* **LISTED ENTRIES**:
= Beginning of Section =

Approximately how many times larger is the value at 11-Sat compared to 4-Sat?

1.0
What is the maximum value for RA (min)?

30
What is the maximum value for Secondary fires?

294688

= End of Section =
= Beginning of Section =

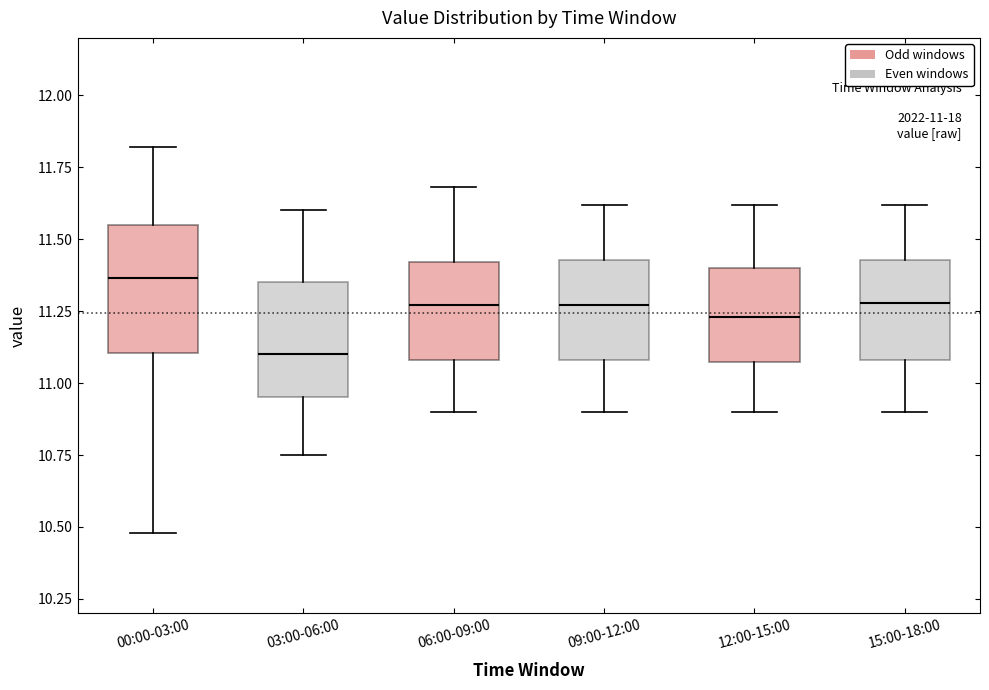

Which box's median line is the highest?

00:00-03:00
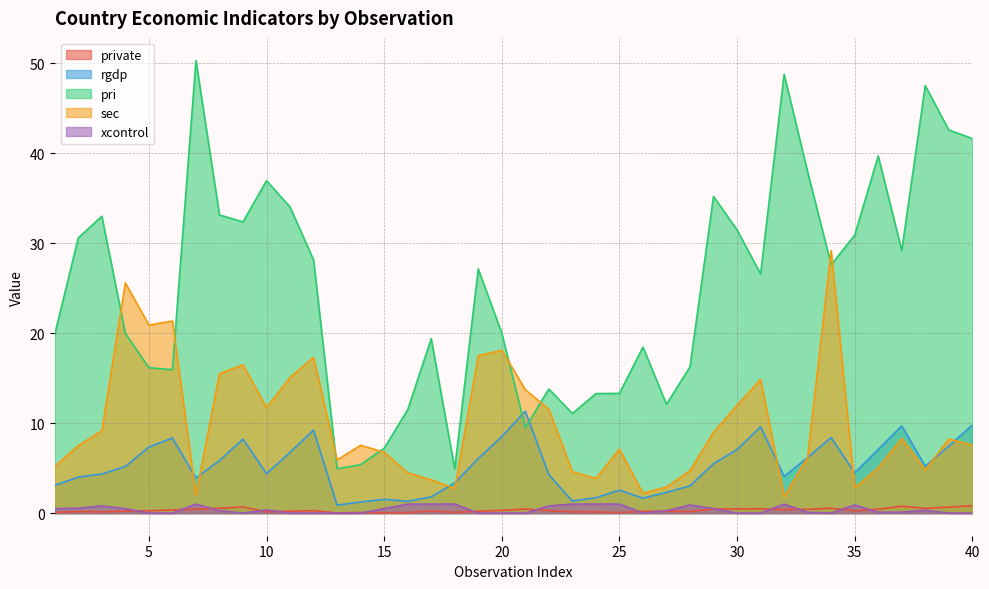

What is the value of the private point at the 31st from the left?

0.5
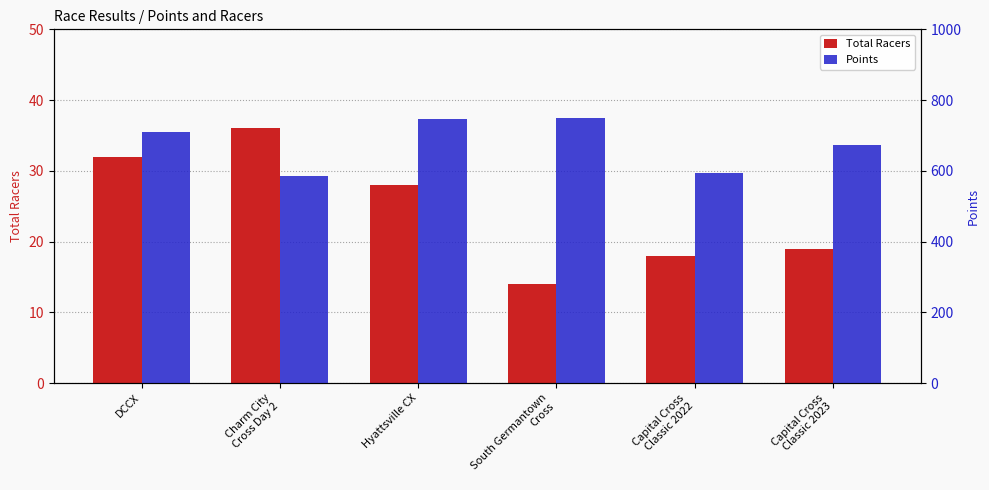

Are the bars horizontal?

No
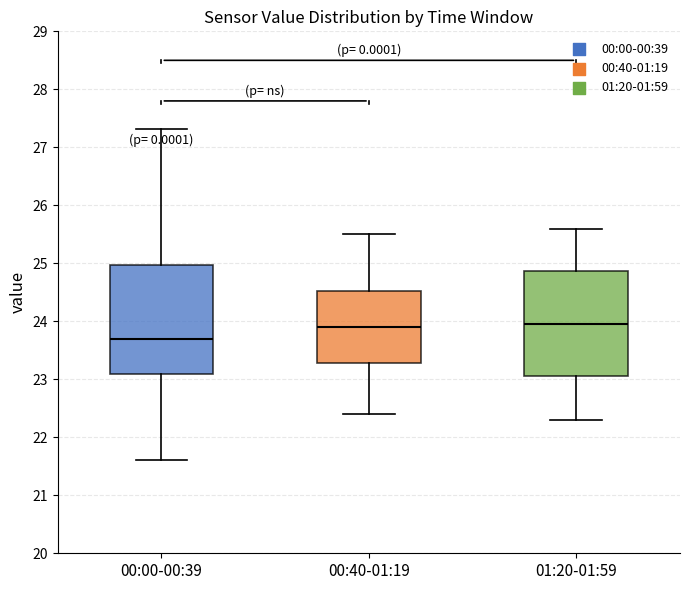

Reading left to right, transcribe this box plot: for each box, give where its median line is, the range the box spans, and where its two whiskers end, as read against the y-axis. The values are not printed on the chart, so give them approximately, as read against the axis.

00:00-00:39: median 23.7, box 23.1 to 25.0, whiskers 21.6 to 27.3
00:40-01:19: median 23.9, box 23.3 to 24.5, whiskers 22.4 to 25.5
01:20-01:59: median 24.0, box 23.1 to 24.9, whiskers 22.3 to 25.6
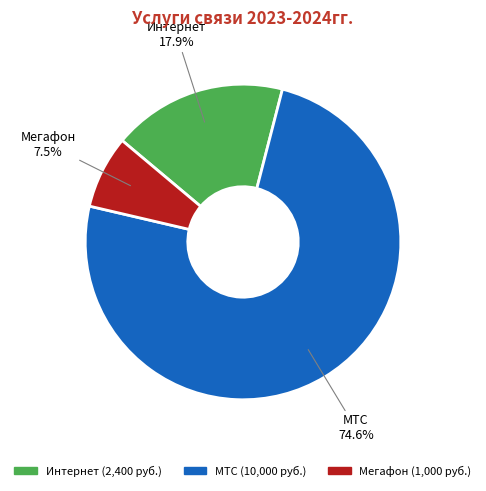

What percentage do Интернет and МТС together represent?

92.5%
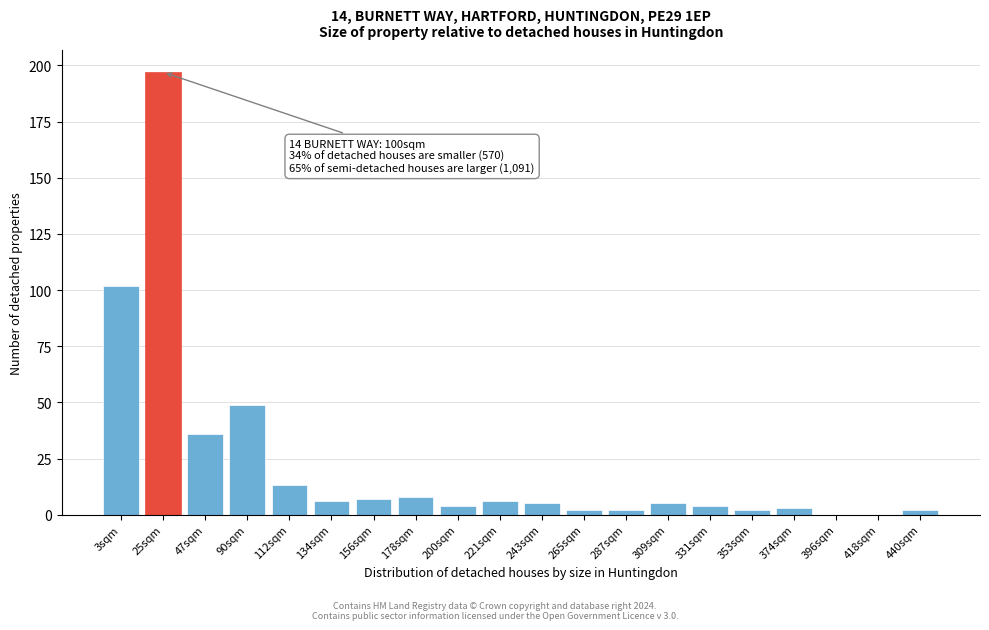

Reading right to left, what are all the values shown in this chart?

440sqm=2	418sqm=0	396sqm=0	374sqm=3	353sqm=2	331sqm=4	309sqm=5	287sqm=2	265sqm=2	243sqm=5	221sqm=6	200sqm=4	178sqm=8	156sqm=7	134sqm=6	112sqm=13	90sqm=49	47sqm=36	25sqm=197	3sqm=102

= End of Section =

* **WORK REQUIRED**: Pull out every line of the records above that contains the string "right", copying each one in full. Case counts.

* **RESPONSE TO THE TASK**:
Reading left to right, transcribe this box plot: for each box, give where its median line is, the range the box spans, and where its two whiskers end, as read against the y-axis. The values are not printed on the chart, so give them approximately, as read against the axis.
Reading right to left, what are all the values shown in this chart?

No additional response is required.